30年間の変遷から見える「第六次計画」の位置づけ
これら30年の歴史を踏まえると、今回の「第六次計画」の特徴がより鮮明になります。
- 「問い直し」から「文明の転換」へ
- 第一次計画で提起された「大量生産・大量消費の問い直し」は、30年経っても十分には達成されませんでした。第六次計画では、もはや猶予はないとして、「循環共生型社会(環境・生命文明社会)」への文明レベルでの転換を「勝負の2030年」までに断行すると宣言しました。
- 「環境と経済」の関係性の変化
- かつて環境対策は「経済の足かせ(コスト)」と見られがちでしたが、第五次計画あたりから「成長の源泉」へと認識が変わりました。

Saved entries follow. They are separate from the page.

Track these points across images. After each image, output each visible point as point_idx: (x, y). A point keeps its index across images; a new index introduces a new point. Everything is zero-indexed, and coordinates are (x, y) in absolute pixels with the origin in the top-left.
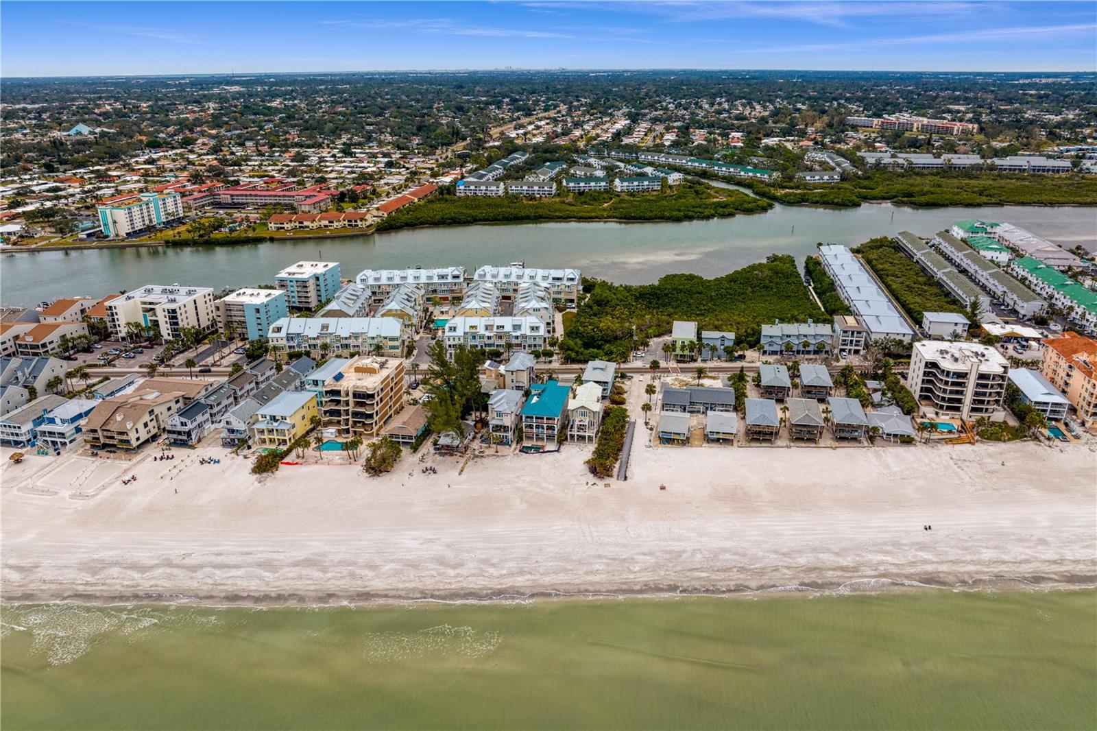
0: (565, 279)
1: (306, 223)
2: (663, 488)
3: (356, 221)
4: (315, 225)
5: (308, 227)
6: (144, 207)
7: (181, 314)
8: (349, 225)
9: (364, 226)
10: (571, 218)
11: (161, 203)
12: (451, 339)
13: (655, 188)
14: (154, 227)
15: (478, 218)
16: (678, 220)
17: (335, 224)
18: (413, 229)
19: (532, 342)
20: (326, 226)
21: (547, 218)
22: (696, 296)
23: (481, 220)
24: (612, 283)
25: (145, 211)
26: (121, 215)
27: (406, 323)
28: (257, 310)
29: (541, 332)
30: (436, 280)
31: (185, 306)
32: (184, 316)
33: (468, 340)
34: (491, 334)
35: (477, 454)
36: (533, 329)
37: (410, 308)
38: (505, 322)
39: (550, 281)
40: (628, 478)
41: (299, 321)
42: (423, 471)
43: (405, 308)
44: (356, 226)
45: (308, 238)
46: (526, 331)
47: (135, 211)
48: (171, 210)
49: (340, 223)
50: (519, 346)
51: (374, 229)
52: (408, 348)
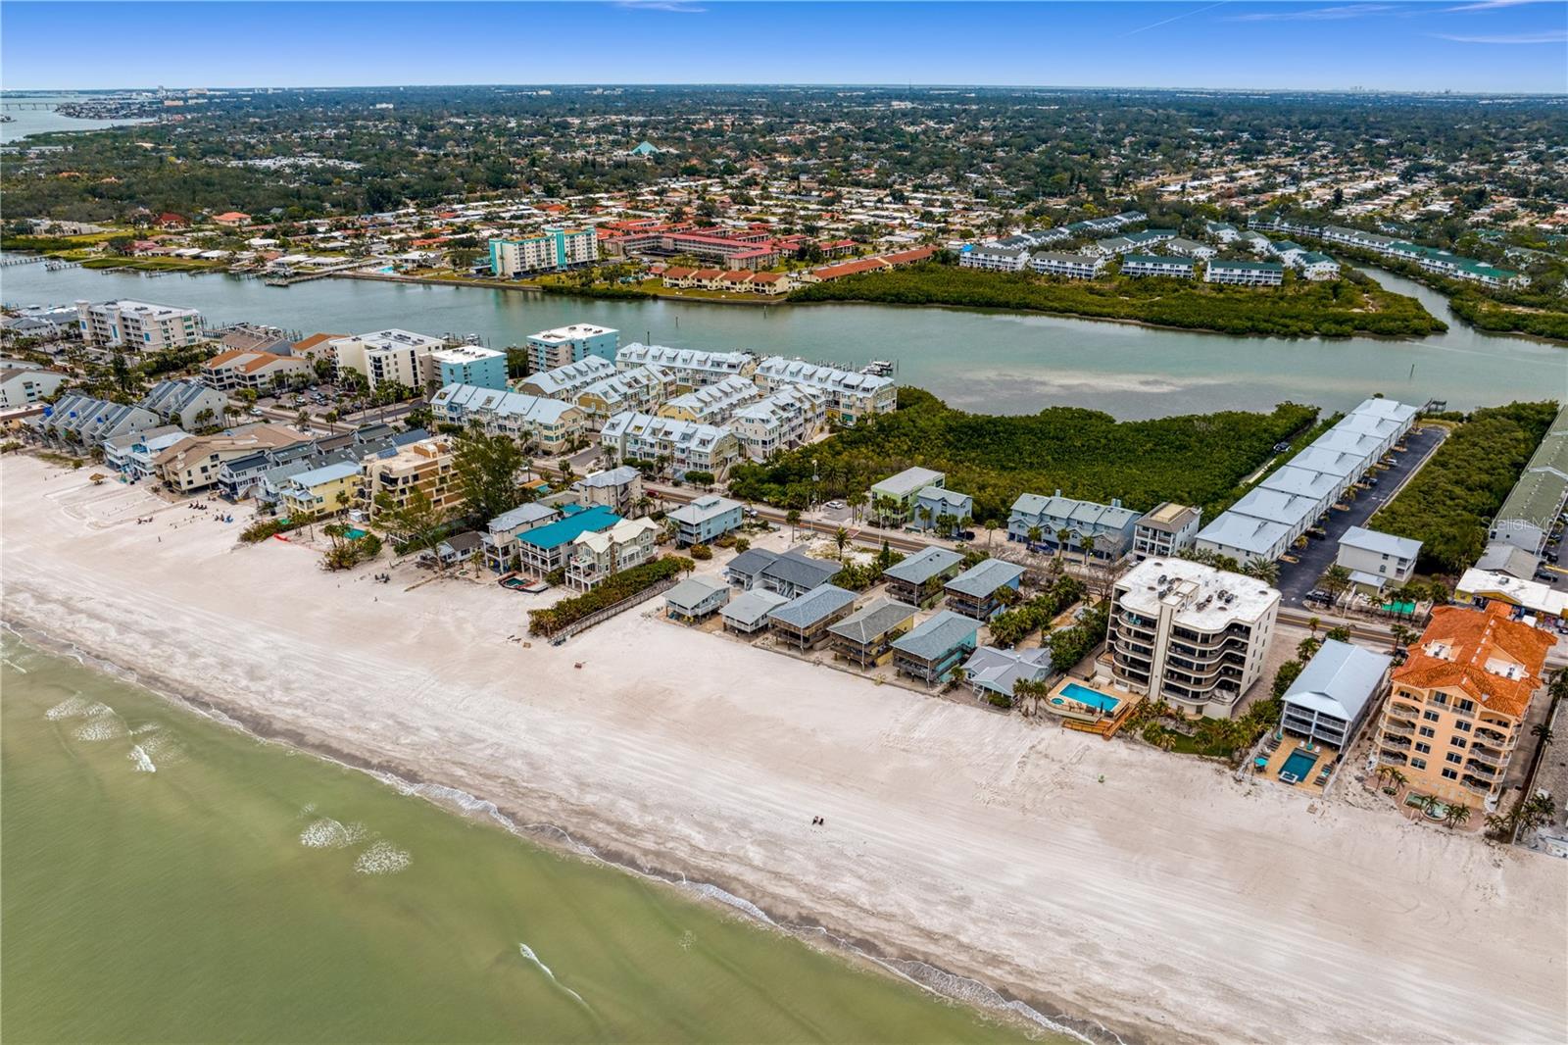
0: (860, 388)
1: (705, 282)
2: (578, 666)
3: (763, 286)
4: (714, 285)
5: (706, 287)
6: (543, 243)
7: (388, 365)
8: (756, 290)
9: (772, 293)
10: (1071, 311)
11: (567, 240)
12: (609, 438)
13: (1272, 282)
14: (553, 268)
15: (934, 299)
16: (1237, 333)
17: (738, 286)
20: (728, 288)
23: (937, 301)
25: (543, 248)
26: (511, 250)
27: (599, 412)
28: (452, 371)
29: (710, 449)
30: (707, 367)
31: (395, 356)
32: (392, 368)
33: (628, 444)
34: (653, 441)
35: (457, 574)
36: (703, 443)
37: (616, 395)
38: (677, 428)
39: (840, 389)
40: (564, 644)
41: (468, 389)
42: (377, 578)
43: (605, 394)
44: (764, 291)
45: (699, 301)
46: (693, 445)
47: (530, 247)
48: (581, 251)
49: (744, 286)
50: (682, 461)
51: (784, 298)
52: (572, 442)
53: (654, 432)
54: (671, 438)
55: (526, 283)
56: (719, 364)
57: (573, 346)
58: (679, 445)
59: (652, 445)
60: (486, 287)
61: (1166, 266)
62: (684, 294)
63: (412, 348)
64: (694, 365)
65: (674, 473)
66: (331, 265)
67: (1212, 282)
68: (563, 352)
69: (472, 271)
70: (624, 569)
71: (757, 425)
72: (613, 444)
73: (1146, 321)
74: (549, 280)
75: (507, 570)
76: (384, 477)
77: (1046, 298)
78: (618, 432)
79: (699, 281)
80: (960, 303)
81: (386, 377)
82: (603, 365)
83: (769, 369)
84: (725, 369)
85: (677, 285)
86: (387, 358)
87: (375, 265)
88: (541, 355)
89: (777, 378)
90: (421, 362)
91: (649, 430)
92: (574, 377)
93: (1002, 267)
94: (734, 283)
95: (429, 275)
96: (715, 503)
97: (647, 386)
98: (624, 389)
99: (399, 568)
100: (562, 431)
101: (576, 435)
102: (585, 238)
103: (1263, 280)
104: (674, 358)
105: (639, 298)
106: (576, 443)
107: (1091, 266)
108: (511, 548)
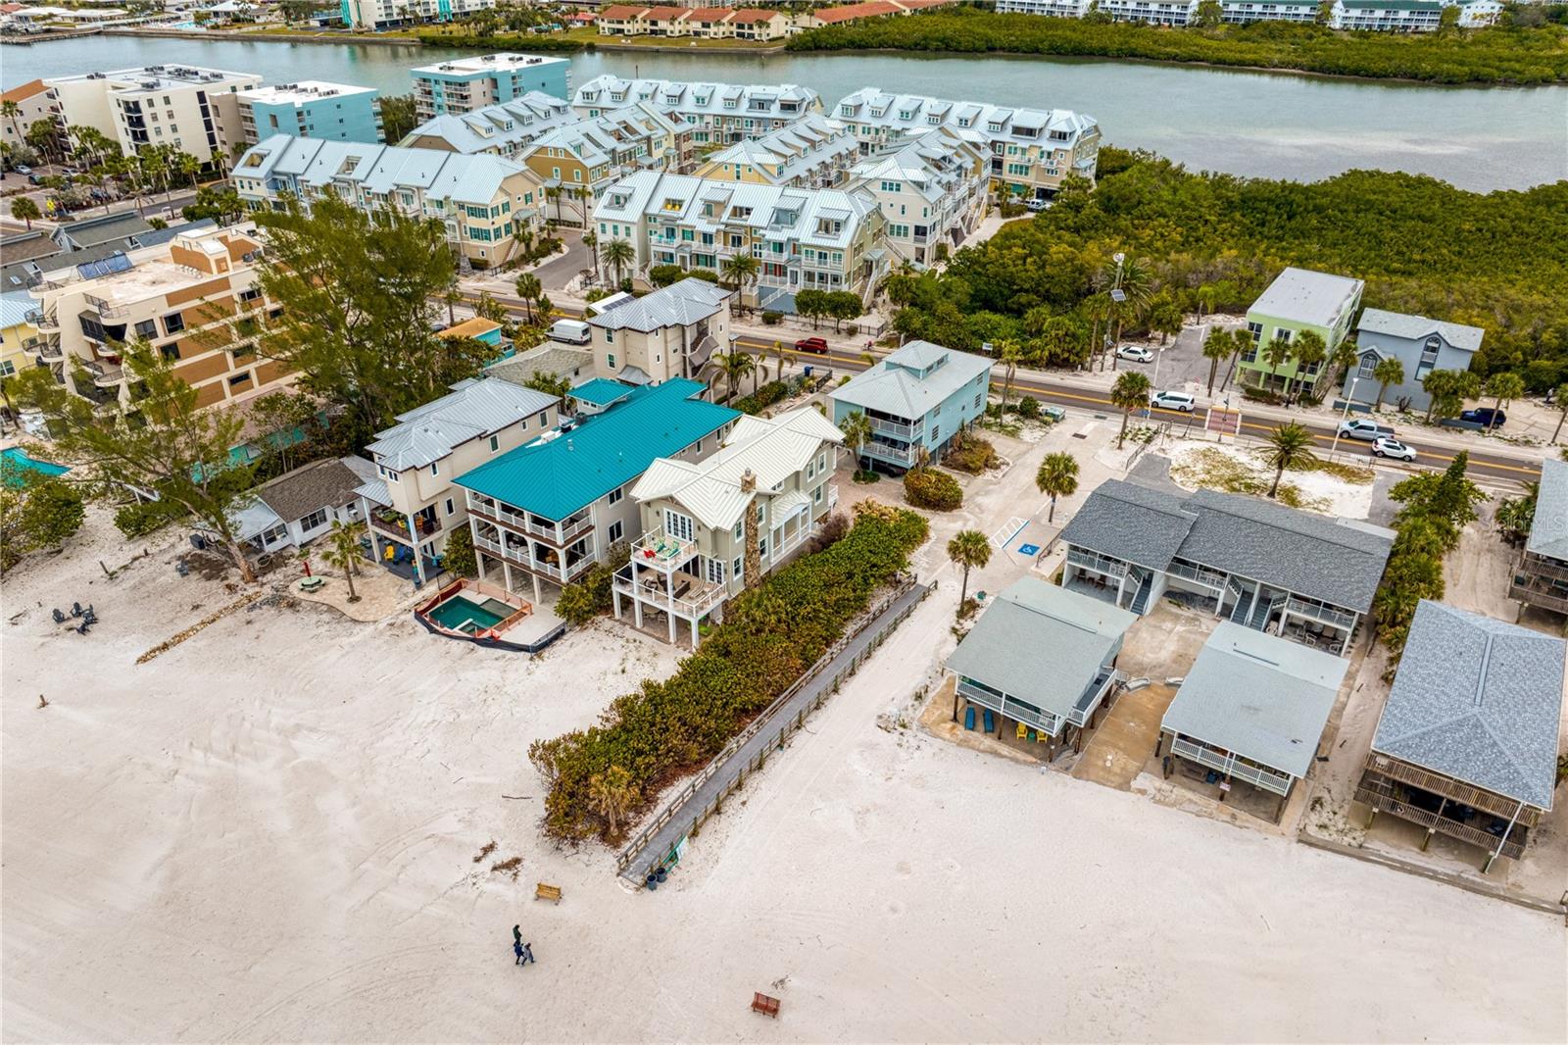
0: (1047, 134)
1: (662, 25)
2: (766, 1007)
3: (751, 27)
4: (677, 28)
5: (663, 32)
7: (155, 118)
8: (738, 35)
9: (764, 38)
12: (609, 228)
13: (1424, 27)
14: (434, 17)
15: (998, 45)
16: (1451, 83)
17: (713, 29)
18: (864, 55)
19: (813, 265)
20: (697, 33)
21: (1147, 56)
22: (1410, 224)
24: (1182, 166)
27: (567, 185)
28: (274, 117)
29: (844, 240)
30: (743, 110)
31: (167, 100)
32: (164, 123)
33: (654, 238)
34: (711, 229)
35: (294, 589)
36: (827, 226)
37: (599, 152)
38: (762, 200)
39: (1006, 136)
40: (674, 877)
41: (307, 145)
42: (59, 617)
43: (578, 148)
44: (752, 36)
45: (657, 51)
46: (805, 232)
49: (722, 29)
50: (779, 270)
51: (780, 46)
52: (526, 240)
53: (710, 209)
54: (752, 220)
55: (395, 35)
56: (762, 104)
57: (494, 82)
58: (771, 235)
59: (707, 238)
60: (337, 43)
61: (1281, 8)
62: (633, 42)
63: (200, 88)
64: (717, 107)
65: (761, 296)
66: (102, 19)
67: (1345, 29)
68: (476, 90)
69: (314, 23)
70: (774, 560)
72: (621, 237)
73: (1312, 69)
74: (429, 31)
75: (435, 568)
76: (90, 326)
77: (1155, 42)
78: (632, 213)
79: (654, 23)
80: (1037, 50)
81: (154, 141)
82: (557, 108)
83: (858, 108)
84: (775, 112)
85: (620, 31)
86: (151, 103)
87: (169, 20)
88: (439, 100)
89: (876, 124)
90: (215, 107)
91: (698, 207)
92: (509, 126)
93: (1057, 13)
94: (706, 25)
95: (247, 29)
96: (940, 362)
97: (648, 139)
98: (611, 143)
99: (130, 579)
100: (503, 219)
101: (534, 228)
103: (1413, 24)
104: (681, 97)
105: (568, 49)
106: (534, 245)
107: (1185, 7)
108: (441, 512)
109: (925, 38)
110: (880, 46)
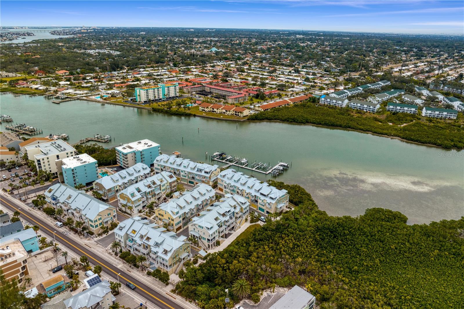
0: (269, 197)
1: (215, 110)
3: (238, 113)
4: (219, 111)
5: (215, 112)
6: (156, 90)
8: (235, 114)
9: (242, 116)
10: (369, 131)
11: (166, 89)
13: (452, 117)
14: (160, 99)
15: (309, 121)
17: (228, 112)
20: (224, 113)
23: (311, 122)
25: (156, 92)
26: (143, 93)
29: (168, 256)
30: (195, 172)
32: (46, 164)
33: (128, 241)
34: (141, 242)
37: (138, 194)
38: (154, 237)
39: (259, 195)
41: (63, 188)
44: (239, 115)
45: (212, 118)
46: (160, 251)
47: (151, 92)
48: (172, 93)
49: (231, 112)
50: (154, 260)
51: (246, 118)
52: (104, 228)
53: (142, 236)
54: (150, 242)
55: (149, 106)
56: (201, 170)
57: (135, 154)
58: (153, 249)
59: (139, 245)
60: (134, 107)
61: (406, 109)
62: (206, 114)
63: (58, 154)
64: (188, 170)
65: (150, 264)
66: (80, 94)
67: (426, 116)
68: (129, 156)
69: (129, 99)
71: (205, 230)
74: (155, 105)
77: (357, 123)
78: (123, 232)
79: (213, 109)
80: (320, 124)
81: (43, 169)
82: (144, 169)
84: (203, 173)
85: (204, 110)
86: (43, 159)
87: (96, 95)
88: (121, 157)
89: (228, 182)
90: (56, 164)
91: (139, 235)
92: (125, 177)
93: (337, 105)
94: (226, 111)
95: (113, 100)
98: (145, 189)
100: (98, 223)
102: (174, 87)
103: (448, 116)
105: (188, 115)
107: (375, 107)
109: (288, 118)
110: (275, 119)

- 第六次計画ではさらに踏み込み、環境(自然資本)こそが経済・社会の「基盤(ストック)」であり、ここへの投資(シン・自然資本への投資)なくして経済成長もウェルビーイングもない、という構造を明確にしました(SDGsのウェディングケーキモデルの概念)。
- 目的の進化:GDPからウェルビーイングへ
- これまでの計画でも「豊かさ」には触れてきましたが、第六次計画で初めて、国の計画の最上位目的に「ウェルビーイング/高い生活の質」を明記しました。これは、GDP(フロー)の拡大のみを追求してきた戦後日本の成功モデルからの完全な決別を意味します。

技術士試験対策としてのポイント
この3回シリーズで解説した内容を、試験対策として以下のように活用してください。
- 必須科目(Ⅰ)対策:
- 「観点」の設定において、「ストック重視」「長期的視点」「自立・分散」といった第六次計画のキーワードを活用する。
- 課題抽出において、単なる人手不足や老朽化だけでなく、「自然資本の毀損」や「プラネタリー・バウンダリー」といった視点を盛り込む。
- 選択科目(Ⅱ・Ⅲ)対策:
- 解決策の提案において、「地域循環共生圏」の概念や、「ネイチャーポジティブ(自然再興)」に資する技術(グリーンインフラ、省エネ技術、資源循環技術など)を具体的に提示する。
- 評価において、経済性だけでなく「ウェルビーイング」や「非市場的価値(環境価値)」の視点から多面的に論じる。
第六次環境基本計画は、これからの日本の社会資本整備や環境対策の「羅針盤」です。この計画の理念を深く理解し、ご自身の専門技術と結びつけて論述できるよう準備を進めてください。